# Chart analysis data
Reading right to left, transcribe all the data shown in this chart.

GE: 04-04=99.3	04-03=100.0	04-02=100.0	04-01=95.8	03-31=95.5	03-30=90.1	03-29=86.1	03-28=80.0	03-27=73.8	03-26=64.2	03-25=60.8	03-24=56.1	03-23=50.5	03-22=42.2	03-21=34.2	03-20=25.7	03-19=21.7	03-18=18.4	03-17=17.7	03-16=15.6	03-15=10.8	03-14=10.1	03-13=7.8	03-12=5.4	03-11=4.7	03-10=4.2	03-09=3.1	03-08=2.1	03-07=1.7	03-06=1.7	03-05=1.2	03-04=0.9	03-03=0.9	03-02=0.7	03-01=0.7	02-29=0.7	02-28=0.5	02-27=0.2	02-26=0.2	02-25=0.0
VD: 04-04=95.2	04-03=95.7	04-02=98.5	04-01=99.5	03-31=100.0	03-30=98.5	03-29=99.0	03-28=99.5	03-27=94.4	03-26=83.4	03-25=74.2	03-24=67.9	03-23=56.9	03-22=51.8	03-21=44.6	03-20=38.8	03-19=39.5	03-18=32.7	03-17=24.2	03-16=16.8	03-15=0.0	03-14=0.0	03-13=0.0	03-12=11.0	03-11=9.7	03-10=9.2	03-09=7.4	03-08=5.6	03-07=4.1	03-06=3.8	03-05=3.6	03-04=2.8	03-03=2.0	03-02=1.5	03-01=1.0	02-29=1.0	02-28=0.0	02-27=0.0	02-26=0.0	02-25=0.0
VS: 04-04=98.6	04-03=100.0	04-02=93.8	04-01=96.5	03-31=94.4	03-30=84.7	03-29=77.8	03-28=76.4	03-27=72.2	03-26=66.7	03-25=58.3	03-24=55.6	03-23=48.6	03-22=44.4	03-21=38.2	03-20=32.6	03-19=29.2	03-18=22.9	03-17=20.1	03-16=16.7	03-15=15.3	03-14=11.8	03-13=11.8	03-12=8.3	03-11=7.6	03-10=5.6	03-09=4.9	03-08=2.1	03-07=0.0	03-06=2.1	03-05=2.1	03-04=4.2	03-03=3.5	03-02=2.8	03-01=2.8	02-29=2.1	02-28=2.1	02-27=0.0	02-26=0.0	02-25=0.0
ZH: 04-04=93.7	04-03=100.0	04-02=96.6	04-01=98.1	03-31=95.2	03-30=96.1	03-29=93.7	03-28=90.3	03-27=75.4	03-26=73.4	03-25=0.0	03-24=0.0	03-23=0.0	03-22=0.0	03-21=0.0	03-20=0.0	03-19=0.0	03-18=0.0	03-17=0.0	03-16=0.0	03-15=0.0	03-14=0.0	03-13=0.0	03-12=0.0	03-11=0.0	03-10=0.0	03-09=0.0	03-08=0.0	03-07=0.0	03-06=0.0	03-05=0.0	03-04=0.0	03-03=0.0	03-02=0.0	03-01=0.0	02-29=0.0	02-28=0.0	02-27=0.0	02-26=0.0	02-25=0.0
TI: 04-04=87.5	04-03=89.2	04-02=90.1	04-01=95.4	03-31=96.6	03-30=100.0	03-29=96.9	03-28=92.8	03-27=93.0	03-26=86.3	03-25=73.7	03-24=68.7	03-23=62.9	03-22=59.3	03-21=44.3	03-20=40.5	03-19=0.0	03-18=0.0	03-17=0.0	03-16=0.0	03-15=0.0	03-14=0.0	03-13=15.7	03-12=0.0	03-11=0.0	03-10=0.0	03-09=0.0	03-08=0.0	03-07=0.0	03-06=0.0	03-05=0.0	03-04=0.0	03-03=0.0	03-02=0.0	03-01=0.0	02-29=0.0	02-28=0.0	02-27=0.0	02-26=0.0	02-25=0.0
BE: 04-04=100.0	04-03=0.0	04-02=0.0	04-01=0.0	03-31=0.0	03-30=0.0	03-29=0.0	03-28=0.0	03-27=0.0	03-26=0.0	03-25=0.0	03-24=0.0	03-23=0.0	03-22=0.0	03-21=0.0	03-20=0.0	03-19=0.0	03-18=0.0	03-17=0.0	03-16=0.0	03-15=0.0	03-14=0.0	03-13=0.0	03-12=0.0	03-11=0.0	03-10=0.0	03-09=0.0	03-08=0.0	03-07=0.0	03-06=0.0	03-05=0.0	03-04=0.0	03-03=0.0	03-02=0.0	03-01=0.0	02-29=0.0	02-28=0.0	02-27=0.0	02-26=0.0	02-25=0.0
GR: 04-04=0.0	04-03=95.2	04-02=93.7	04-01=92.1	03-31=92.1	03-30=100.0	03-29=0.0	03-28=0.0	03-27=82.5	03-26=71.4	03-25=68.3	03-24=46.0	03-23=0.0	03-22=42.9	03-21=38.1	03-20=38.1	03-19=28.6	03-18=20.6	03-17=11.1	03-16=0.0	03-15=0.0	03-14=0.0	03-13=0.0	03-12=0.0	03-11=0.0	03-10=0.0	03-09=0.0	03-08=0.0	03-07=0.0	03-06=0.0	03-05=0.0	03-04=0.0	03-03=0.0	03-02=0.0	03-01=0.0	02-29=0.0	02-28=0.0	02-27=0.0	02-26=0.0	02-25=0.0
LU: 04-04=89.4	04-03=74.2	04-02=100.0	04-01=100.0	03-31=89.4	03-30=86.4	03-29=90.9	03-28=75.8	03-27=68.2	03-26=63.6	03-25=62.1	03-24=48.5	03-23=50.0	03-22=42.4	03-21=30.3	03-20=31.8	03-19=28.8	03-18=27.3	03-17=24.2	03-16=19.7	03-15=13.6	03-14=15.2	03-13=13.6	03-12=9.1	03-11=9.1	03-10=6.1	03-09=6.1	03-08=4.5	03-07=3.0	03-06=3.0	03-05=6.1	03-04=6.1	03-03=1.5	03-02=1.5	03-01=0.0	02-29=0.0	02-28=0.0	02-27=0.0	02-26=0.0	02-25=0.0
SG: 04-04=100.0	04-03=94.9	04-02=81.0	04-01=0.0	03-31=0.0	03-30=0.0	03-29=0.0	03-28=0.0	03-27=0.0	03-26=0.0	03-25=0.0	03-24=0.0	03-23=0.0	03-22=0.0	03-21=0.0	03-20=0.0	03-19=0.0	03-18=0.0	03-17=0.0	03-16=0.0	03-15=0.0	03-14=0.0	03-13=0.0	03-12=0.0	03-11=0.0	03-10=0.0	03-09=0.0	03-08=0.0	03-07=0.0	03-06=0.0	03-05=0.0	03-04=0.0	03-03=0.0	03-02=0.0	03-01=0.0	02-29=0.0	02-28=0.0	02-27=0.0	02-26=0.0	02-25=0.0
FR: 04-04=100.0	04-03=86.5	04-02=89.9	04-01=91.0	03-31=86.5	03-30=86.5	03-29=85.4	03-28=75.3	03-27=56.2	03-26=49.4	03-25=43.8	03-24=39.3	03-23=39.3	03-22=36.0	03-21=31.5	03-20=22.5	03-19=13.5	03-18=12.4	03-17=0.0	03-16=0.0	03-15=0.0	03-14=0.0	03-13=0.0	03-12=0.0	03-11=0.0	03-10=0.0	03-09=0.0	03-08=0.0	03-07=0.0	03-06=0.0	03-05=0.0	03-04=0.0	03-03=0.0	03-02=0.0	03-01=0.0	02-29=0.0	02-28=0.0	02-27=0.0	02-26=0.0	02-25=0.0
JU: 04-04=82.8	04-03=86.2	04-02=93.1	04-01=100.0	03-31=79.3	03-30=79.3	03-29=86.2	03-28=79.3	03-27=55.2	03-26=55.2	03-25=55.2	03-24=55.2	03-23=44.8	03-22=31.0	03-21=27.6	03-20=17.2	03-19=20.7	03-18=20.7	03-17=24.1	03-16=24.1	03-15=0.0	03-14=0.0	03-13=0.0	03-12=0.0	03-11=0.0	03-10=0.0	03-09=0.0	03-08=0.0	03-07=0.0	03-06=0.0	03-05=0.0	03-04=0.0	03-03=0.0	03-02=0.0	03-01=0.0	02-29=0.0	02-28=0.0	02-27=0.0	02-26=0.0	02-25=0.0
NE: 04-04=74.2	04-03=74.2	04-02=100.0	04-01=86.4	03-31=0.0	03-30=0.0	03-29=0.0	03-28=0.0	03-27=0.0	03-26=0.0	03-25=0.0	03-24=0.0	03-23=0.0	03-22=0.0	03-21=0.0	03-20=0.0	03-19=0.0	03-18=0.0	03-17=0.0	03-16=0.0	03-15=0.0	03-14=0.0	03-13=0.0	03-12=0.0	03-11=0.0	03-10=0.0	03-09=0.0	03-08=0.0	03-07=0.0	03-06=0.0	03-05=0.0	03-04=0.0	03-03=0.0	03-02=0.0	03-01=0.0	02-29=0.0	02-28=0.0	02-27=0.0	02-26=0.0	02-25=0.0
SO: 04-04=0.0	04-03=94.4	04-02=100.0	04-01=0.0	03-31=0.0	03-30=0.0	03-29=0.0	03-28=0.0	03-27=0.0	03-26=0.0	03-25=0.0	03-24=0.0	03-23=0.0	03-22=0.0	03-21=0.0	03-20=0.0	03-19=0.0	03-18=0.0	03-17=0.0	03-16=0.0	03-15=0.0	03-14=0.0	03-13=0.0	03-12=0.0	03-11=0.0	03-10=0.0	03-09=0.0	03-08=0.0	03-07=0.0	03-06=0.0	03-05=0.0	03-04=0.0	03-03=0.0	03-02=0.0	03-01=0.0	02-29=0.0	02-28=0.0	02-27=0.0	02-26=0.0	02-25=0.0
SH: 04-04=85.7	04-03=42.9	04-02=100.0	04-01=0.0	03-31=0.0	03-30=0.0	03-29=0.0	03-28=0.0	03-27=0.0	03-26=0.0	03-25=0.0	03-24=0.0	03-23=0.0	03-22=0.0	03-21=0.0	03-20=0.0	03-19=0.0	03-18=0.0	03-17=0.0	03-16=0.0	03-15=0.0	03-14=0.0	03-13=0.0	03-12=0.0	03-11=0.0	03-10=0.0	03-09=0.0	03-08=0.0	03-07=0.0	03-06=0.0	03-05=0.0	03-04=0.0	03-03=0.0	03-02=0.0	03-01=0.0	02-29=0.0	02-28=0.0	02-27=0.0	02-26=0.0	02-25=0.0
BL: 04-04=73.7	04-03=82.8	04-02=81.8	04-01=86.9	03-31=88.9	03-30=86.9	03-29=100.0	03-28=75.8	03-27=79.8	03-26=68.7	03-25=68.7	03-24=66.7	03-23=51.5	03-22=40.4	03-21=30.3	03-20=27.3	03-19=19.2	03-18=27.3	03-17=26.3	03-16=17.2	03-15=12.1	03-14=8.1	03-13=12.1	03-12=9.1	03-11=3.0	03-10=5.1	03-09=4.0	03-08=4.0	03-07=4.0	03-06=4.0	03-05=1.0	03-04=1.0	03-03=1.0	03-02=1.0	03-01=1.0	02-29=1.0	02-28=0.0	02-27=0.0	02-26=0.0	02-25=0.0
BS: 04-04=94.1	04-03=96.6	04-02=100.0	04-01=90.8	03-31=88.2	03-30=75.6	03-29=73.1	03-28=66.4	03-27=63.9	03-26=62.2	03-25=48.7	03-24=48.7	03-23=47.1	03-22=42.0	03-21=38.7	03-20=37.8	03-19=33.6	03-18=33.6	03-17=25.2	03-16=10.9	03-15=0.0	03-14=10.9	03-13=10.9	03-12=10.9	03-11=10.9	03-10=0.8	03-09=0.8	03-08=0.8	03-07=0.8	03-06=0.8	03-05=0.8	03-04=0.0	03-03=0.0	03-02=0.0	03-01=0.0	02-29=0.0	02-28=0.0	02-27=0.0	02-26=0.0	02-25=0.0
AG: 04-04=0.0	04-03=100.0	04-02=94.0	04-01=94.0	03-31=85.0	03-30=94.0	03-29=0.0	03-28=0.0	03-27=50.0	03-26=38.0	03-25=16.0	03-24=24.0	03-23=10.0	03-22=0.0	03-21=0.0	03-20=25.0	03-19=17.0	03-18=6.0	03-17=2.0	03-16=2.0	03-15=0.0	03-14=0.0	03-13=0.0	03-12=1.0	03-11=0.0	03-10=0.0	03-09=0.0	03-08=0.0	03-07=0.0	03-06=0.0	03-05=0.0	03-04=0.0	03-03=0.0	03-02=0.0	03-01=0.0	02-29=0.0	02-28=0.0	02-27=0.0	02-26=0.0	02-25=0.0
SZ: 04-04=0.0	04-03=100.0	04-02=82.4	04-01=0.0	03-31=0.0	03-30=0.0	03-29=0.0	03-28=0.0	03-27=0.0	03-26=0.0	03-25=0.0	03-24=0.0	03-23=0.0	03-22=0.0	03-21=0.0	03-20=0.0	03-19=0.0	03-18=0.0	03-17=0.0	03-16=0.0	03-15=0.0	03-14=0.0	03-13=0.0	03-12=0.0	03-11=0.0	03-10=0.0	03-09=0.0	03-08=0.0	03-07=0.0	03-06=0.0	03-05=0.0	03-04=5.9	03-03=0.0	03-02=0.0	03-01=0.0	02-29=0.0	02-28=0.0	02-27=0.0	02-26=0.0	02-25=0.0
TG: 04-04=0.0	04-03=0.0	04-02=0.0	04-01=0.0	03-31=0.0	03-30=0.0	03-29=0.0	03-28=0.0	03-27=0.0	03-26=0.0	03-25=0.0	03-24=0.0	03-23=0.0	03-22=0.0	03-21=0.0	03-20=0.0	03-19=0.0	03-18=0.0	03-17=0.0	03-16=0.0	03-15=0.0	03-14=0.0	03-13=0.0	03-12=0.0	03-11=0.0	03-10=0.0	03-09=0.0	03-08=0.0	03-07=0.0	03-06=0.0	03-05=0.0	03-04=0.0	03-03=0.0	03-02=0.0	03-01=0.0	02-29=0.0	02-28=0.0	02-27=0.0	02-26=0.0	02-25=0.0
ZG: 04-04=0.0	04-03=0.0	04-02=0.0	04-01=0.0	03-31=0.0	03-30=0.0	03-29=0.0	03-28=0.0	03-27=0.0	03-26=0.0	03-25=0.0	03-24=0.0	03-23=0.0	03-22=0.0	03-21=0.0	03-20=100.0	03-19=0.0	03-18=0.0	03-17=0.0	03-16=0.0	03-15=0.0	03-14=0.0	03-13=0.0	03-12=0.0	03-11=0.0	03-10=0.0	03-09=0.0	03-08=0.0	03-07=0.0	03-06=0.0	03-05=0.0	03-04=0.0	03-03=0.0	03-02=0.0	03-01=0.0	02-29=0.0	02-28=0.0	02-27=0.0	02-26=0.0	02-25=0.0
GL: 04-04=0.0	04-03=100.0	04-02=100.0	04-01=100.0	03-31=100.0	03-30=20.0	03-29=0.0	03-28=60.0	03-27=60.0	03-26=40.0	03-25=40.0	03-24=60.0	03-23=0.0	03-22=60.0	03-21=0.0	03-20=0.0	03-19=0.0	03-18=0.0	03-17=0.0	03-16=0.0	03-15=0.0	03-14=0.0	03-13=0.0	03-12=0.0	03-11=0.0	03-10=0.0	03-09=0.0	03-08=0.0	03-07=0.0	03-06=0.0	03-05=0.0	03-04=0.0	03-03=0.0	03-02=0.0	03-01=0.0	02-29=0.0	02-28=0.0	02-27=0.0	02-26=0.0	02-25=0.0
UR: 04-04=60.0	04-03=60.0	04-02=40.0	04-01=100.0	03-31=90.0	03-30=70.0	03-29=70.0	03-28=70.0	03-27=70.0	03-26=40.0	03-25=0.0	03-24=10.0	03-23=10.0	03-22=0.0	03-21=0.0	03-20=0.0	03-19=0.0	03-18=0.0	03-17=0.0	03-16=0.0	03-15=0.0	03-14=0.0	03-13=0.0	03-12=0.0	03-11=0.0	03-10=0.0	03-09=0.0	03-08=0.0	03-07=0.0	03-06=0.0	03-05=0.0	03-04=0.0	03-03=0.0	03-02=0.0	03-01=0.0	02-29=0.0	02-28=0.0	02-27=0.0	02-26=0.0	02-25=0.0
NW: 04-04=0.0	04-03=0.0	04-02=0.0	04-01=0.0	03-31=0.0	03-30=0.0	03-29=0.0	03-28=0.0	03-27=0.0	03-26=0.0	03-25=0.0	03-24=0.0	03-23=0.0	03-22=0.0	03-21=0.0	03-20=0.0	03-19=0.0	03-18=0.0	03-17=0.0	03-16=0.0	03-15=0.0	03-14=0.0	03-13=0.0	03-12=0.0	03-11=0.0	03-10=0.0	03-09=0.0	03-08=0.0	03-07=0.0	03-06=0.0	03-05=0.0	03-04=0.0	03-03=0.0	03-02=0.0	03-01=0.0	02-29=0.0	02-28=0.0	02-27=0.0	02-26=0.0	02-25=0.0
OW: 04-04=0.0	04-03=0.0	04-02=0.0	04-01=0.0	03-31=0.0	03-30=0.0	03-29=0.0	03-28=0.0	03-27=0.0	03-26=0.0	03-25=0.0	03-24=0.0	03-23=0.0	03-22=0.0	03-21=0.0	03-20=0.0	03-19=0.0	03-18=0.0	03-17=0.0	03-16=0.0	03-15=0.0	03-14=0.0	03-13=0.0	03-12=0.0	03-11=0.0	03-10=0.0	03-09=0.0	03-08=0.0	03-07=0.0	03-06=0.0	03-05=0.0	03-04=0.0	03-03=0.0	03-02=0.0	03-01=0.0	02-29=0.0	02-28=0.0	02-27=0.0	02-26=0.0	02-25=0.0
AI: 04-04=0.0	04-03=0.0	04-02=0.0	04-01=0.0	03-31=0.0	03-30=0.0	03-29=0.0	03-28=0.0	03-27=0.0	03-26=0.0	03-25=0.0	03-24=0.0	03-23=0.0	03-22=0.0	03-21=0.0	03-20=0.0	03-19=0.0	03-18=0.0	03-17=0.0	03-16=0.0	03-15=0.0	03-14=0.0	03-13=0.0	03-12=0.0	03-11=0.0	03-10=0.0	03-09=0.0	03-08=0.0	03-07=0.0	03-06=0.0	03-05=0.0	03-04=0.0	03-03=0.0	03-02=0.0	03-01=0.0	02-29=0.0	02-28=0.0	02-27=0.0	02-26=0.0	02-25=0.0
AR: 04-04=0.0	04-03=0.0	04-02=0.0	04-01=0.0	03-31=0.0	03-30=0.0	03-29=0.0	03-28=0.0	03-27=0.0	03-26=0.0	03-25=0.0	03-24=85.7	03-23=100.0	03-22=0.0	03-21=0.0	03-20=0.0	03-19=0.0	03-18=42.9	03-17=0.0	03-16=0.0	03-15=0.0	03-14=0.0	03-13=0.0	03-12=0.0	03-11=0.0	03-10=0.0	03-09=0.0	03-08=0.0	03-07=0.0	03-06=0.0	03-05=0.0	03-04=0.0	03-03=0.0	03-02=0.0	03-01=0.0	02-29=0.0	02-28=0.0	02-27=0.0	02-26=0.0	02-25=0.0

# What you should do
Tally the lines above that contain the string "transcribe", treating uppercase and lowercase as different, and give only the number.

# The completed task
1